Excerpted text ->

• • •

Structure of liquid ammonia at high pressures and temperatures

The structure of liquid ammonia (${\mathrm{NH}}_3$) is investigated from 1 to 6.3 GPa and up to 800 K by means of synchrotron x-ray diffraction (XRD) and ab initio molecular dynamics (AIMD) simulations. The XRD data are used to extract the molecular structure factor $S_{\mathrm{mol}}\left(Q\right)$, pair distribution function (PDF) $g_{\mathrm{mol}}\left(r\right)$, and the density of ${\mathrm{NH}}_3$. There is an excellent agreement between present $S_{\mathrm{mol}}\left(Q\right)$ and $g_{\mathrm{mol}}\left(r\right)$ at our lowest density and those reported in reference neutron experiments. Our densities agree better with the equation of state (EoS) of Tillner-Roth et al. [DKV-Tagungsbericht (Hannover, New York, 1993), Vol. 20, p. 167] than with more recent EoS models. The experimental structure factor and PDF are well reproduced by AIMD simulations using either the Becke-Lee-Yang-Parr or the Perdew-Burke-Ernzerhof exchange-correlation functional. The shapes of $S_{\mathrm{mol}}\left(Q\right)$ and $g_{\mathrm{mol}}\left(r\right)$ vary little over the investigated pressure range and suggest a compact liquid with weak orientational correlations between molecules, which is corroborated by the coordination number varying from 12.7 to $\sim 14$. The simulations are used to study the evolution of the site-site pair distribution functions, which reveals that the number of H bonds per molecule (between 1.5 and 2) do not evolve with density and that the distribution of H atoms around N atoms becomes more and more anisotropic with pressure.

• • •

The task ->
From the abstract on liquid ammonia above, list every quantity that the XRD data are used to extract.

• • •

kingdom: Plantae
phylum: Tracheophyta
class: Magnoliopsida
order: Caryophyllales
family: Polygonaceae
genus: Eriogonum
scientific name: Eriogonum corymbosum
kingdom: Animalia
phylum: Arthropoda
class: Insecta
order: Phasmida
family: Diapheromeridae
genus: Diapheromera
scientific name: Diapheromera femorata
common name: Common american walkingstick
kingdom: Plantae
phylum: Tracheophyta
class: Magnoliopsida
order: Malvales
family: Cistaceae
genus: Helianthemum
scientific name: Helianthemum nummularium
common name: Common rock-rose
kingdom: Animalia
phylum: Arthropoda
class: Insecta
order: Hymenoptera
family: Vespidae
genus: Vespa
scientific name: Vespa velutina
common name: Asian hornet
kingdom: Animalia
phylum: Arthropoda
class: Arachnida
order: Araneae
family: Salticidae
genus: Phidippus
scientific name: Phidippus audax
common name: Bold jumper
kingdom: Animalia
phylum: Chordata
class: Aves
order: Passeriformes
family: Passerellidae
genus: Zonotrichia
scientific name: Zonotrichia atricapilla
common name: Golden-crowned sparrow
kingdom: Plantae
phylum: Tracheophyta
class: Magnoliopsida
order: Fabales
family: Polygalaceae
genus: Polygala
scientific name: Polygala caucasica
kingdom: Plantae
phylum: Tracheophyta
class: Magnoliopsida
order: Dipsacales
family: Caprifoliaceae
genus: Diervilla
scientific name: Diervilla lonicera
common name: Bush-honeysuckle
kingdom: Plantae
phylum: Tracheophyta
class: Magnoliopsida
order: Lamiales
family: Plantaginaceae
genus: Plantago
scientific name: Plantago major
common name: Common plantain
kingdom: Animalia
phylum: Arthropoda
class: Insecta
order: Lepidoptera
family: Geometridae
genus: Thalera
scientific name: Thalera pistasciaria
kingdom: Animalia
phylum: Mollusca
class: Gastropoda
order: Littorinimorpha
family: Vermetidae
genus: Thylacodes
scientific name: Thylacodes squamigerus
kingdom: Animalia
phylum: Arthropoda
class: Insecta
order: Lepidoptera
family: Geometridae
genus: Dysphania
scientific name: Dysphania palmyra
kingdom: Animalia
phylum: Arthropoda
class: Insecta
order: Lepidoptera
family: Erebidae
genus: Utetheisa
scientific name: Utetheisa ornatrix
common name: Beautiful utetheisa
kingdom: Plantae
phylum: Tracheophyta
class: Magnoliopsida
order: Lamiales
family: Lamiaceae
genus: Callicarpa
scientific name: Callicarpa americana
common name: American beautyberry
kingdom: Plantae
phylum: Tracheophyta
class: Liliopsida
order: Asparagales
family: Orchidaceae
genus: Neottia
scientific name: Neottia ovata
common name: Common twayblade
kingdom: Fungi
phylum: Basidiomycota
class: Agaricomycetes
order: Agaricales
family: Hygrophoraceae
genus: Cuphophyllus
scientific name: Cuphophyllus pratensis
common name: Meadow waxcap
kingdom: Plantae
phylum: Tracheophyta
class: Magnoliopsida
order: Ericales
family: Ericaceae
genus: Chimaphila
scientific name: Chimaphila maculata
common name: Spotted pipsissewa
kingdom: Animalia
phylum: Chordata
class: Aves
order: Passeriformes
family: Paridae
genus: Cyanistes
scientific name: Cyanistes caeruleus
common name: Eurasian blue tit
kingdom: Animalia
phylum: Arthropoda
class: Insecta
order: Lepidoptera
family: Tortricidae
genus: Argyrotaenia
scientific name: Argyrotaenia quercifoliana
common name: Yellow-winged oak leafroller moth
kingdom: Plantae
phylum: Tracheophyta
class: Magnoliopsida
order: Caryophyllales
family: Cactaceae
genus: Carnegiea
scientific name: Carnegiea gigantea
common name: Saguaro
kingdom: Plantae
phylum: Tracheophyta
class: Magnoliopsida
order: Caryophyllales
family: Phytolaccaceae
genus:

• • •

Exercise output ->
The molecular structure factor S_mol(Q), the pair distribution function (PDF) g_mol(r), and the density of NH3.